Unfortunately not, but (the way I know how) to demonstrate this is not entirely simple
Definition: A T$_1$-space $X$ is called collectionwise normal if for every discrete family $\{ F_i : i \in I \}$ of closed subsets of $X$ there is a pairwise disjoint family $\{ W_i : i \in I \}$ of open subsets of $X$ such that $F_i \subseteq W_i$ for all $i \in I$.
Theorem (H.J. Cohen, 1952): Every (completely regular) divisible space is collectionwise normal.

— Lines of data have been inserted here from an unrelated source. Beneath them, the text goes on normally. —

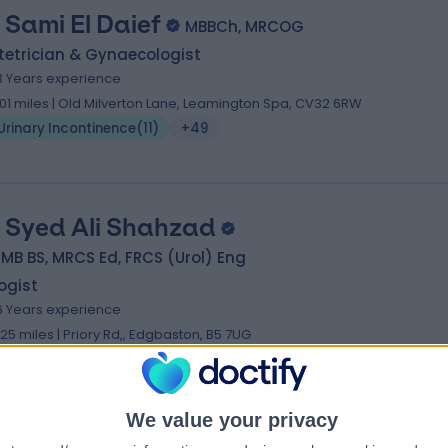
 Sami El Daief
MBBCh, MRCOG
tetrician & Gynaecologist
3 Years experience
.01 miles | Old Milverton Lane, Leamington Spa, CV32 6RW
Urinary Incontinence
(
11
)
+49
 Syed Ali Shahzad
 MB BS, MRCS Ed, FRCS (Urol) Eng
ogist
6 Years experience
.25 miles | Priory Rd,, Edgbaston, B5 7UG
Urinary Incontinence
(
7
)
+66
We value your privacy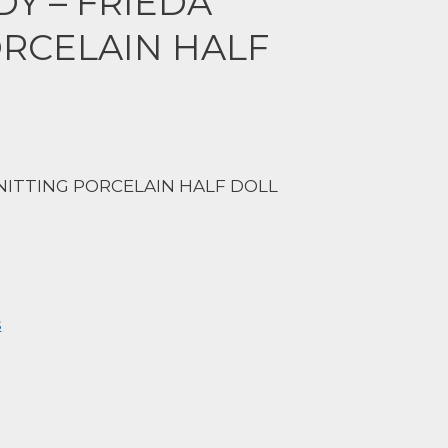
Y – FRIEDA
ORCELAIN HALF
KNITTING PORCELAIN HALF DOLL
s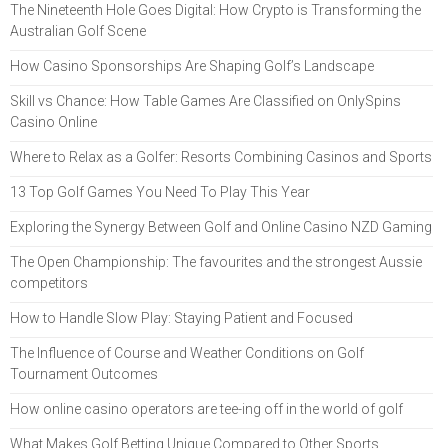
The Nineteenth Hole Goes Digital: How Crypto is Transforming the
Australian Golf Scene
How Casino Sponsorships Are Shaping Golf’s Landscape
Skill vs Chance: How Table Games Are Classified on OnlySpins
Casino Online
Where to Relax as a Golfer: Resorts Combining Casinos and Sports
13 Top Golf Games You Need To Play This Year
Exploring the Synergy Between Golf and Online Casino NZD Gaming
The Open Championship: The favourites and the strongest Aussie
competitors
How to Handle Slow Play: Staying Patient and Focused
The Influence of Course and Weather Conditions on Golf
Tournament Outcomes
How online casino operators are tee-ing off in the world of golf
What Makes Golf Betting Unique Compared to Other Sports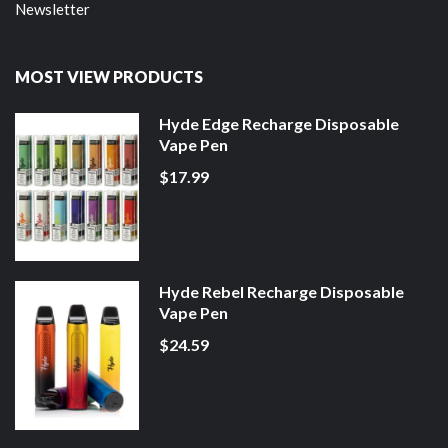
Newsletter
MOST VIEW PRODUCTS
Hyde Edge Recharge Disposable
Vape Pen
$17.99
Hyde Rebel Recharge Disposable
Vape Pen
$24.59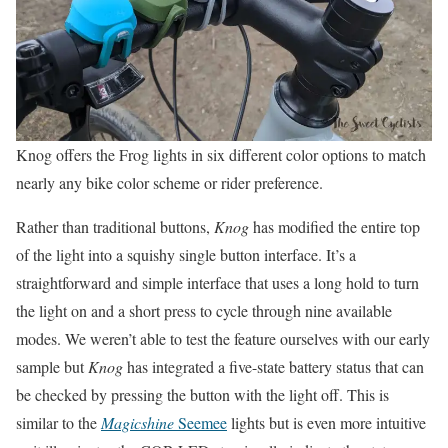
Knog offers the Frog lights in six different color options to match
nearly any bike color scheme or rider preference.
Rather than traditional buttons,
Knog
has modified the entire top
of the light into a squishy single button interface. It’s a
straightforward and simple interface that uses a long hold to turn
the light on and a short press to cycle through nine available
modes. We weren’t able to test the feature ourselves with our early
sample but
Knog
has integrated a five-state battery status that can
be checked by pressing the button with the light off. This is
similar to the
Magicshine
Seemee
lights but is even more intuitive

proof. Let $\{ F_i : i \in I \}$ be a discrete family of closed subsets of $X$. For each $i \in I$ let $U_i = X \setminus \bigcup_{j \neq i} F_j$, and let $U = \bigcup_{i \in I} ( U_i \times U_i )$. Clearly $U$ is an open neighbourhood of the diagonal $\triangle \subseteq X \times X$, and so by divisibility there is a symmetric neighbourhood $V$ of $\triangle$ such that $V \circ V \subseteq U$. For each $i \in I$ define $$W_i = \bigcup_{y \in F_i} \{ x \in X : \langle x , y \rangle \in V \}.$$ It can be shown that the family $\{ W_i : i \in I \}$ is as required. $\hspace{0.5cm}$$\Box$
(Perhaps for this reason divisible spaces are sometimes called strongly collectionwise normal.)
And there are normal spaces which are not collectionwise normal, for example Bing's $G$.
[Cohen's theorem is from his article Sur un problème de M. Dieudonné, C. R. Acad. Sci. Paris 234, (1952). 290–292.]